To give an example of the uselessness of racial labels for medical research, consider the category “black.” According to American law, “black” is any person descended from one of the black tribes of Africa. Race obsessives, like Collins, Bancel, or Mateen, might think that this category at least tracks biological and genetic traits fairly reliably. After all, they might say, all of these people originate from one continent and share one skin color.

But the truth is that there is more genetic diversity among Africans than among other geographically organized groups of people. In fact, there is more diversity among Africans than between Africans and Eurasians.

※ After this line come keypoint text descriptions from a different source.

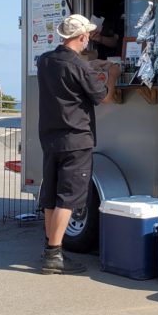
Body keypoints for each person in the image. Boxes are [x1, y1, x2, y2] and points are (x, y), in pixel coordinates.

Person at [37, 14, 108, 275]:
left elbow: (68, 75)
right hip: (76, 139)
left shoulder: (45, 60)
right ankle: (54, 257)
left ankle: (49, 248)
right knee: (68, 199)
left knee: (51, 197)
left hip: (50, 138)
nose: (89, 37)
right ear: (82, 37)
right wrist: (108, 72)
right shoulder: (79, 66)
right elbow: (101, 96)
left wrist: (90, 66)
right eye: (87, 34)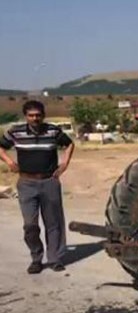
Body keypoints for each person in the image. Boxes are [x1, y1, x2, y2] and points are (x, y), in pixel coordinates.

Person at [0, 100, 75, 274]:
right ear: (26, 116)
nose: (35, 118)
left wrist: (65, 164)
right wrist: (10, 162)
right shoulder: (15, 132)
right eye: (31, 115)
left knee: (53, 222)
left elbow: (70, 144)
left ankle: (55, 258)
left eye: (38, 115)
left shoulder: (53, 131)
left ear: (43, 115)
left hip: (49, 182)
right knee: (30, 225)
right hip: (26, 183)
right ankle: (36, 258)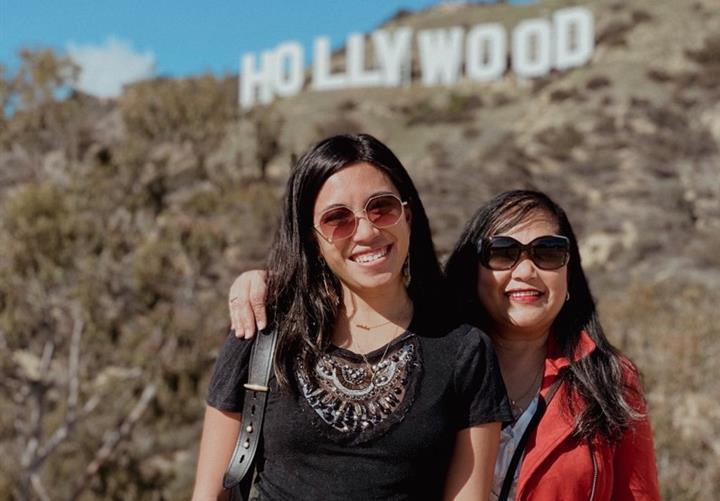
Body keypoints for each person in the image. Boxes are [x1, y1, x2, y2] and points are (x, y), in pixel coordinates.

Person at [228, 189, 661, 500]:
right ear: (473, 270)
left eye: (548, 252)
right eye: (503, 252)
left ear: (570, 274)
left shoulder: (609, 379)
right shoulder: (429, 358)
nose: (526, 271)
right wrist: (270, 284)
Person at [193, 134, 512, 500]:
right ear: (312, 240)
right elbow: (208, 495)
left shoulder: (464, 350)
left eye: (382, 208)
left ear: (407, 215)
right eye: (337, 219)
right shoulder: (263, 332)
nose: (367, 231)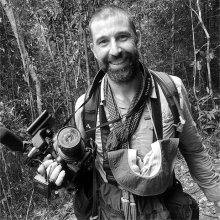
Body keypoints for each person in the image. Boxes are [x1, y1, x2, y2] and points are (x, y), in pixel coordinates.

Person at [37, 5, 220, 220]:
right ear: (94, 49)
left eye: (122, 37)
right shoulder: (86, 107)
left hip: (164, 209)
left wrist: (217, 199)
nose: (114, 50)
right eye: (103, 41)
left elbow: (194, 151)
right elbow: (81, 165)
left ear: (137, 38)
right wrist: (61, 174)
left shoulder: (171, 90)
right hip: (111, 210)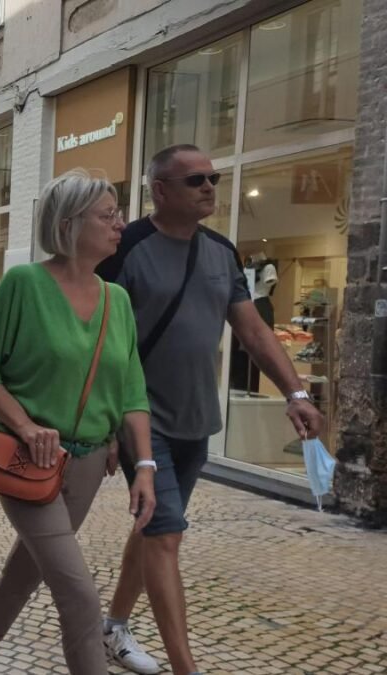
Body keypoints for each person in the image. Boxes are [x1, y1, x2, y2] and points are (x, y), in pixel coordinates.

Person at [96, 145, 325, 675]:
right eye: (195, 179)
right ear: (159, 190)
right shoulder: (125, 247)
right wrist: (107, 425)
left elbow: (253, 331)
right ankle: (186, 668)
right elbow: (101, 338)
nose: (208, 188)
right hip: (140, 416)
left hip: (197, 419)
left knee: (154, 526)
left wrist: (296, 394)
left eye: (213, 178)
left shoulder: (222, 251)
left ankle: (112, 627)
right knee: (167, 532)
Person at [0, 169, 156, 675]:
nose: (121, 225)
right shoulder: (24, 284)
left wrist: (145, 464)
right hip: (29, 462)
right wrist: (25, 425)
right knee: (79, 595)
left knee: (26, 570)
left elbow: (131, 390)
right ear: (68, 223)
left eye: (119, 214)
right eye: (108, 215)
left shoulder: (118, 300)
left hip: (89, 465)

Genetic diversity is much more than skin color. Not that care obsessed with race.

If our medical experts, bureaucrats and drug makers cared about science, they wouldn’t use our arbitrary racial labels in medical research. And if they cared about saving lives, they wouldn’t have delayed rolling out a COVID-19 vaccine so they could increase the color diversity of clinical trials.

But they weren’t interested in science and didn’t care about saving lives. At least they didn’t care about those things as much as signaling their obedience to the ideology.

People have likely died because of Moderna’s decision to delay its vaccine. We will never know how much. But even if we did, it wouldn’t change the behavior of these people. Reality finds no purchase in the minds of the breed-obsessed.

Other arguments against using our racial labels in medicine probably wouldn’t deter them either, but there are plenty more. Conklin explains, for example, that using skin color as an indicator of actual genetic difference reinforces false and harmful stereotypes, such as “darkness” is associated with “the presence of medical defects.”

It may also reinforce the false belief among hate groups that people of one skin color are racially inferior to people of another.

These are also good arguments, but they will fall on deaf ears.

The key, then, to stopping people like Collins and Bancel from killing someone else with their unscientific nonsense is to deny them the power to do so.

Congress, the courts, and state governments must deny these people the power to divide us on the basis of race. And Congress, in particular, must stop empowering bureaucrats who are happy to sacrifice their credibility — and American lives — on the altar of their ideology.